Good morning all. The HESA Towers team, split over four time zones, came together brilliantly last night to bring you our regular federal budget analysis, which you can find here. Enjoy.
(We finished by midnight which is an hour or two faster than usual. We probably would have been done earlier if the Government of Canada didn’t make it essentially impossible to track spending data on youth employment over time. Two thumbs down to ESDC on that score).
This is a difficult budget to evaluate as it contains so much which is temporary or short-term. Many of the items which are of the most interesting in this budget – on student financial aid, Indigenous education, youth employment – are time-limited to two years. Others are intriguing but vague – more money to MITACS but for what purpose is unclear, something that looks like a resurrection of the sector councils. It is, to be honest, occasionally amazing how little detail there is in a budget that took 25 months to prepare.
Some things are very positive. The student aid package, for instance, contains a number of extraordinary measures. What people may choose to focus on is the two-year extension of last year’s doubling of Canada Student Grants from $3,000 to $6,000, it;s not clear whether this will be permanent and therefore it’s not clear in the end how significant it will be. On the other hand, the changes to the RAP repayment threshold and the repayment maxima which will completely change how young borrowers experience their first couple of years of repayment. But there is also the issue of changing the definition of student disability, which is likely to provide over 40,000 students with extra assistance.
It was something of a genuine surprise that there was no dedicated fund for post-secondary infrastructure, because infrastructure is such a simple play (universities and colleges may still benefit from some general infrastructure funds but nothing dedicated). less surprising was how much of the R&D funding in this budget is going into boutique, bespoke endeavours (AI! Quantum!) and how little is going into general inquiry-based research.
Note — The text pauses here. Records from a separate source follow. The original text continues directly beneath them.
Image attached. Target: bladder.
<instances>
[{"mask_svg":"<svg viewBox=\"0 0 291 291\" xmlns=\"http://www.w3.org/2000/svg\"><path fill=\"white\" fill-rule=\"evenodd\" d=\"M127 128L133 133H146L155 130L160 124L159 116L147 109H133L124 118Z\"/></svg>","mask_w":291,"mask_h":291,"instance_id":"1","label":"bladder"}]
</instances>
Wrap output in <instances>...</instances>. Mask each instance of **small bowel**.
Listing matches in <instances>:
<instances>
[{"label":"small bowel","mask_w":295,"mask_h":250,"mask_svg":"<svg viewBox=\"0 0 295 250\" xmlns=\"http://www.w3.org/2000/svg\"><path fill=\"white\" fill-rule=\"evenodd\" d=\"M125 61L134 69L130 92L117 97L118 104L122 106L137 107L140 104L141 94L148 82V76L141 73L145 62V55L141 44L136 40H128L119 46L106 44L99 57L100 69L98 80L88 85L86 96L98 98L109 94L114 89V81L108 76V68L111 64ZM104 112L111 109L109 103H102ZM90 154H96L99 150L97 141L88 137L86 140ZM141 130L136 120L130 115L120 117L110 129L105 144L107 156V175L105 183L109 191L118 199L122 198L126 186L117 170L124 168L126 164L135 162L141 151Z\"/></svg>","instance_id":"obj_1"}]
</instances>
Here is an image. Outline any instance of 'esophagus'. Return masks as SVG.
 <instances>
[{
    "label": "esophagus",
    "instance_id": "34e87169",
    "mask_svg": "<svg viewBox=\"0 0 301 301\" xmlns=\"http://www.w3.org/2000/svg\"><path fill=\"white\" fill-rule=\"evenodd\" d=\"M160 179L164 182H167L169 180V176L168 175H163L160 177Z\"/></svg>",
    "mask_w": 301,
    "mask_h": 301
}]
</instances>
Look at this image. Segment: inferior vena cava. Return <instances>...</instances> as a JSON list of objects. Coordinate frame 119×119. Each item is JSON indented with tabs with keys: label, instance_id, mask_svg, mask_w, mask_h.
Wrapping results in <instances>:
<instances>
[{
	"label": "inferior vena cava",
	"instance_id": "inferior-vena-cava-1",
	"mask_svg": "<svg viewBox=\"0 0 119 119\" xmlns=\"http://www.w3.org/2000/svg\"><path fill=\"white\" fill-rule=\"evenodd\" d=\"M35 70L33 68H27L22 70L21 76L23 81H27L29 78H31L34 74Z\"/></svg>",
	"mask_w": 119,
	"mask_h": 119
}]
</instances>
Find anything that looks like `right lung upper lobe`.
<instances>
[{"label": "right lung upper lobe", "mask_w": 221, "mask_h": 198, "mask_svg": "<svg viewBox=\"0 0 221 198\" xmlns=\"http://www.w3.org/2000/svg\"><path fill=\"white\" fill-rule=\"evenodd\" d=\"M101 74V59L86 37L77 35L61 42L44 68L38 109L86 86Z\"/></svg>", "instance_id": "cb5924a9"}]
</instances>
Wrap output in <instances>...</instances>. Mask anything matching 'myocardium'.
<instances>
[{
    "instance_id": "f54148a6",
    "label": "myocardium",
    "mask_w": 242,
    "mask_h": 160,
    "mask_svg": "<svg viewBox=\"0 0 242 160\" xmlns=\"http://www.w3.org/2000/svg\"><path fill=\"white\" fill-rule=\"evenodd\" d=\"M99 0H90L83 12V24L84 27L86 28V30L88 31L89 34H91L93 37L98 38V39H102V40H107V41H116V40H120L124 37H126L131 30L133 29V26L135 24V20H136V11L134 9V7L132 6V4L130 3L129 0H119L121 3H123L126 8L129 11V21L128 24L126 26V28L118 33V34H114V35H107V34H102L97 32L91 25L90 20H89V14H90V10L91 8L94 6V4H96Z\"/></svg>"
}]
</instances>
It’s not just a matter of the government basically giving the finger to the 2017 Naylor report which *specifically* argued against such boutique spending; it suggests that when it comes to research, the government is still chasing hi-tech sugar highs rather than attempting to catalyse innovation and growth more broadly.
So it’s a mixed bag: useful, smart stuff on student aid, welcome but unstructured initiatives on indigenous education, but when it comes to turning Canada into a genuine knowledge economy, the steak-to-sizzle ratio continues to disappoint.
In any case, we hope you find the analysis useful.